_Exercise prompt_.
The lines to reproduce from the material below are those from the one containing "right wrist: (144, 234, -16)" through the one containing "right hip: (844, 262, 11)", both included; write them out exactly and add nothing.

%%

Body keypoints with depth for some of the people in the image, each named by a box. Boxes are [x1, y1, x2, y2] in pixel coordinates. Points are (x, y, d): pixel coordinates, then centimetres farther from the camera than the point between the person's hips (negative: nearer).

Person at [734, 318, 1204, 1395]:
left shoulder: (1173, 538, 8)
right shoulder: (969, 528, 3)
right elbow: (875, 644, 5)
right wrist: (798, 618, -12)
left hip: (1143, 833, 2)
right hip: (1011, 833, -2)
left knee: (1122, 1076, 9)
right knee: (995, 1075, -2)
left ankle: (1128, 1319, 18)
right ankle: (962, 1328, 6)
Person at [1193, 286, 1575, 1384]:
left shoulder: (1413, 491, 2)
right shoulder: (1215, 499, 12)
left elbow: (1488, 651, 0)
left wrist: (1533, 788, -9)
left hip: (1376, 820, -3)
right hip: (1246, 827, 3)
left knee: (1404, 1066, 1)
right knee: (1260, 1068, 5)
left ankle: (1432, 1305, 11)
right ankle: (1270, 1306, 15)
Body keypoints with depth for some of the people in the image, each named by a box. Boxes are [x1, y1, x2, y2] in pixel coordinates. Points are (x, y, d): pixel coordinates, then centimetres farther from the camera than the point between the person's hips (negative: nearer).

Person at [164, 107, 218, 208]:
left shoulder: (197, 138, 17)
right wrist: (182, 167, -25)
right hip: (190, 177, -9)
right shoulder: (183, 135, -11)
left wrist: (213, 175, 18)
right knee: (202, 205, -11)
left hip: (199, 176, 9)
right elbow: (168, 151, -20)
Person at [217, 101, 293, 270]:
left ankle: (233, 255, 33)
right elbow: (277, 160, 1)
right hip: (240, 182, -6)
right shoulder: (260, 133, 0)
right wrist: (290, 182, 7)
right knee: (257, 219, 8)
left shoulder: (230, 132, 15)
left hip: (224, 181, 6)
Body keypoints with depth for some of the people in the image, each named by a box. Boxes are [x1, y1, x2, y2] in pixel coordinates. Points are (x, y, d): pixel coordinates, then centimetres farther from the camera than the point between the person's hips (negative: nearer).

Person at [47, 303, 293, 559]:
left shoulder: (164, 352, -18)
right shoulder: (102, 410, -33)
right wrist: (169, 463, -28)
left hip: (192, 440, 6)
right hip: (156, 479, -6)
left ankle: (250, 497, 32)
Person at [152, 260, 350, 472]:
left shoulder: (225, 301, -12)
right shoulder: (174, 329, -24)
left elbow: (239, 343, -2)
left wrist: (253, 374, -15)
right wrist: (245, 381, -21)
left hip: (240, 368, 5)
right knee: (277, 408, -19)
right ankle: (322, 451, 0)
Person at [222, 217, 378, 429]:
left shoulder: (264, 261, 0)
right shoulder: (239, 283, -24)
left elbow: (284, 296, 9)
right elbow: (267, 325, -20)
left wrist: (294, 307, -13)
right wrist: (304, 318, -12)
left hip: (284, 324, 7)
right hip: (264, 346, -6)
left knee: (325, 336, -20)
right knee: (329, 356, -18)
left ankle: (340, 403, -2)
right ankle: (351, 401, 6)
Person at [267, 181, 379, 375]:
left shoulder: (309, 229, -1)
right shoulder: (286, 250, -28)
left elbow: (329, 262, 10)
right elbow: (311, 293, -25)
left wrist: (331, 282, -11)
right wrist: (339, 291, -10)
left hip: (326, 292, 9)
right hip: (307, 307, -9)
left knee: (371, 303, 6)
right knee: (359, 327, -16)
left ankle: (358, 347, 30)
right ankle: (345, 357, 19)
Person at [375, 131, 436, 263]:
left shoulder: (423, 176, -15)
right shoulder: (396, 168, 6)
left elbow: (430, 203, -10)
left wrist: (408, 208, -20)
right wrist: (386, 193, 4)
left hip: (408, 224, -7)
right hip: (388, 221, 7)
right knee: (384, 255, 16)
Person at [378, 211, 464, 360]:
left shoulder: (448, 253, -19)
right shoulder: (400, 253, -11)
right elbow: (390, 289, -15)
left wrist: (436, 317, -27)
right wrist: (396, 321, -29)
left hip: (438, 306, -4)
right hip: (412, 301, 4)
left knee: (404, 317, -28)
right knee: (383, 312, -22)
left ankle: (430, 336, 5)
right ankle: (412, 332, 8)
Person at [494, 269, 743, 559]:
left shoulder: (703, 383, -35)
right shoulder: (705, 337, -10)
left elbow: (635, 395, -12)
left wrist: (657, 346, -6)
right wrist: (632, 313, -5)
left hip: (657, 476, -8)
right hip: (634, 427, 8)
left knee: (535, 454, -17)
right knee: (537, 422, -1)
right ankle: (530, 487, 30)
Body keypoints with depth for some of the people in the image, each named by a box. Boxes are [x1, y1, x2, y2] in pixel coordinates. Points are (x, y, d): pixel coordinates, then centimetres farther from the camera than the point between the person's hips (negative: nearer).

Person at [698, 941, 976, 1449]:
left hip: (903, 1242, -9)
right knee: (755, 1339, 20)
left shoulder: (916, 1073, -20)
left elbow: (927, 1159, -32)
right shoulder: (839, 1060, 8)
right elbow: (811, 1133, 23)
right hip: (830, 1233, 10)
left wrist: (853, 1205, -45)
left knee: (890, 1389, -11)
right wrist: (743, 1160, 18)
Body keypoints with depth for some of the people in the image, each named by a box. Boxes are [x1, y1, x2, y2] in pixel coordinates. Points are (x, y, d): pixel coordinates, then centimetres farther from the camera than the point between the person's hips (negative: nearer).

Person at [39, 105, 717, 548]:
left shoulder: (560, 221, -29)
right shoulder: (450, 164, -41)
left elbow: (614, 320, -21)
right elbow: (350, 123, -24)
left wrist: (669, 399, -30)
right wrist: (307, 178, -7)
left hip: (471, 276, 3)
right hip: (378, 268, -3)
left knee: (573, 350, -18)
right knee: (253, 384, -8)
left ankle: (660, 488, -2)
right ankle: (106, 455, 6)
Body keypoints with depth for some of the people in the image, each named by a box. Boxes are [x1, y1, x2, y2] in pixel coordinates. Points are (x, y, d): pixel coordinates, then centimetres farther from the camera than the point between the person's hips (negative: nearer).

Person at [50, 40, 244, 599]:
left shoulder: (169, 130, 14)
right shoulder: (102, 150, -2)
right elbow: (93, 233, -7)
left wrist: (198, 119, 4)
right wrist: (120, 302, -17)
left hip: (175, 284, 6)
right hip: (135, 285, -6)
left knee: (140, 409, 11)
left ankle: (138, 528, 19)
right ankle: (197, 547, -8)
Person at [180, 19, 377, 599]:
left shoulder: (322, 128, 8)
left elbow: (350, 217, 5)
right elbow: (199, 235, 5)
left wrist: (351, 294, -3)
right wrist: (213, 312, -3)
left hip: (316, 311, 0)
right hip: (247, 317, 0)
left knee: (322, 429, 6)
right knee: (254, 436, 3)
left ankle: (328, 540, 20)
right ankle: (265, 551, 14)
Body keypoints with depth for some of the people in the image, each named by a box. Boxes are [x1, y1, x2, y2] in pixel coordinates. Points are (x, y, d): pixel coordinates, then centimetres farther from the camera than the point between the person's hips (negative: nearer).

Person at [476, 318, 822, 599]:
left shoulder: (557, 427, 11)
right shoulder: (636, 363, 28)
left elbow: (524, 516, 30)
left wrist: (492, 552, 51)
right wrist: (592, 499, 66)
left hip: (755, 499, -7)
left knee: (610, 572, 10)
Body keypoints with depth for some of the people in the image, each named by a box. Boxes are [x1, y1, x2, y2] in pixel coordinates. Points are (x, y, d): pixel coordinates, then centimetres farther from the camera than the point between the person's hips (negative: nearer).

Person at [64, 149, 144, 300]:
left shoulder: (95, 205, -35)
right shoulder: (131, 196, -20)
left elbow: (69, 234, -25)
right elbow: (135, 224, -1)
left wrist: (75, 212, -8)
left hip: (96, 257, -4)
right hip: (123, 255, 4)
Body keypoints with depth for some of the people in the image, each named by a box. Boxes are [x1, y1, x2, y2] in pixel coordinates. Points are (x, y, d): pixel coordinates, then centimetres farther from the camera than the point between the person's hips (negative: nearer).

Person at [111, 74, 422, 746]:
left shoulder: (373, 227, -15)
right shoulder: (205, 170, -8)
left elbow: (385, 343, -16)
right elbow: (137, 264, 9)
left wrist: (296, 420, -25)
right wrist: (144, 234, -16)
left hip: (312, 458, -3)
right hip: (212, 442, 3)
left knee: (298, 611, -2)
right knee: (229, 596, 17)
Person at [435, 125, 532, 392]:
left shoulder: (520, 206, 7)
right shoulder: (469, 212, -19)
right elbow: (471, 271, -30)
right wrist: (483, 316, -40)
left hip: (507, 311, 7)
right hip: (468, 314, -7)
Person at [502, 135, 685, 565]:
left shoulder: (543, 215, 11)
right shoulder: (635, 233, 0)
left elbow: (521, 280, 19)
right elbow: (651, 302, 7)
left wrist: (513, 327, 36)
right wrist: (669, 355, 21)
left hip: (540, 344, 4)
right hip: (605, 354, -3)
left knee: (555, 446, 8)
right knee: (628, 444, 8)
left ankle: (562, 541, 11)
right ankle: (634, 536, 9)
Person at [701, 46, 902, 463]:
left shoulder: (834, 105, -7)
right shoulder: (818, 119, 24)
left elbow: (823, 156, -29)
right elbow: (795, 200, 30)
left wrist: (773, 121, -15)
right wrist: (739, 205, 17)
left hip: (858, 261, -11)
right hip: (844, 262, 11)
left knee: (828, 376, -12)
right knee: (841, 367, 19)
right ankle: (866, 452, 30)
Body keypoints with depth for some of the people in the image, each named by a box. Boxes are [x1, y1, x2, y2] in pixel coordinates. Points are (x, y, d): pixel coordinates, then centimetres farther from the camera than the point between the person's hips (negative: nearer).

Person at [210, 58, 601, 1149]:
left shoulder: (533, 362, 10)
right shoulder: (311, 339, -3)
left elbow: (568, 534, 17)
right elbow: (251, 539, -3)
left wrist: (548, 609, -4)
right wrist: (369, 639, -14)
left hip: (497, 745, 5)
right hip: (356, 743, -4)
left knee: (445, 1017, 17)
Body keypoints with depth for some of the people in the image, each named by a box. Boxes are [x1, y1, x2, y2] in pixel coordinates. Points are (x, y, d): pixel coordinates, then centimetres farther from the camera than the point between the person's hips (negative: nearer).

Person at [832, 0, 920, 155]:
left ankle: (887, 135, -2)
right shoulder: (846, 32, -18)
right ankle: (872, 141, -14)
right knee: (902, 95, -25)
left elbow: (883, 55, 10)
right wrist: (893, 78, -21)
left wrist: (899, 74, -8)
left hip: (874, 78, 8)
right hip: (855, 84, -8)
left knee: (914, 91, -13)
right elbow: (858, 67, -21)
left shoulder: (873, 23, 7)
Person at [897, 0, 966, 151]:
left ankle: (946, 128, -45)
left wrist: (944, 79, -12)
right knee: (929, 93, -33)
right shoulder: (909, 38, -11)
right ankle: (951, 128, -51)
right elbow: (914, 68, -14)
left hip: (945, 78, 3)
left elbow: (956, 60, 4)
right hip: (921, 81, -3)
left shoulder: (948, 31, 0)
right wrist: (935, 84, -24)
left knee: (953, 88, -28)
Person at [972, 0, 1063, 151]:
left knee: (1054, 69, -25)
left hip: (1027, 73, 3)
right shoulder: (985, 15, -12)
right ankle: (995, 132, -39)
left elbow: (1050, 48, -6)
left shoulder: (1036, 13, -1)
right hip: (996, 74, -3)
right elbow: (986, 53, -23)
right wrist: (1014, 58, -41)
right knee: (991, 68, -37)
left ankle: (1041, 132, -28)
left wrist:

%%

_Completed task_.
right wrist: (144, 234, -16)
left hip: (312, 458, -3)
right hip: (212, 442, 3)
left knee: (298, 611, -2)
right knee: (229, 596, 17)
Person at [435, 125, 532, 392]:
left shoulder: (520, 206, 7)
right shoulder: (469, 212, -19)
right elbow: (471, 271, -30)
right wrist: (483, 316, -40)
left hip: (507, 311, 7)
right hip: (468, 314, -7)
Person at [502, 135, 685, 565]:
left shoulder: (543, 215, 11)
right shoulder: (635, 233, 0)
left elbow: (521, 280, 19)
right elbow: (651, 302, 7)
left wrist: (513, 327, 36)
right wrist: (669, 355, 21)
left hip: (540, 344, 4)
right hip: (605, 354, -3)
left knee: (555, 446, 8)
right knee: (628, 444, 8)
left ankle: (562, 541, 11)
right ankle: (634, 536, 9)
Person at [701, 46, 902, 463]:
left shoulder: (834, 105, -7)
right shoulder: (818, 119, 24)
left elbow: (823, 156, -29)
right elbow: (795, 200, 30)
left wrist: (773, 121, -15)
right wrist: (739, 205, 17)
left hip: (858, 261, -11)
right hip: (844, 262, 11)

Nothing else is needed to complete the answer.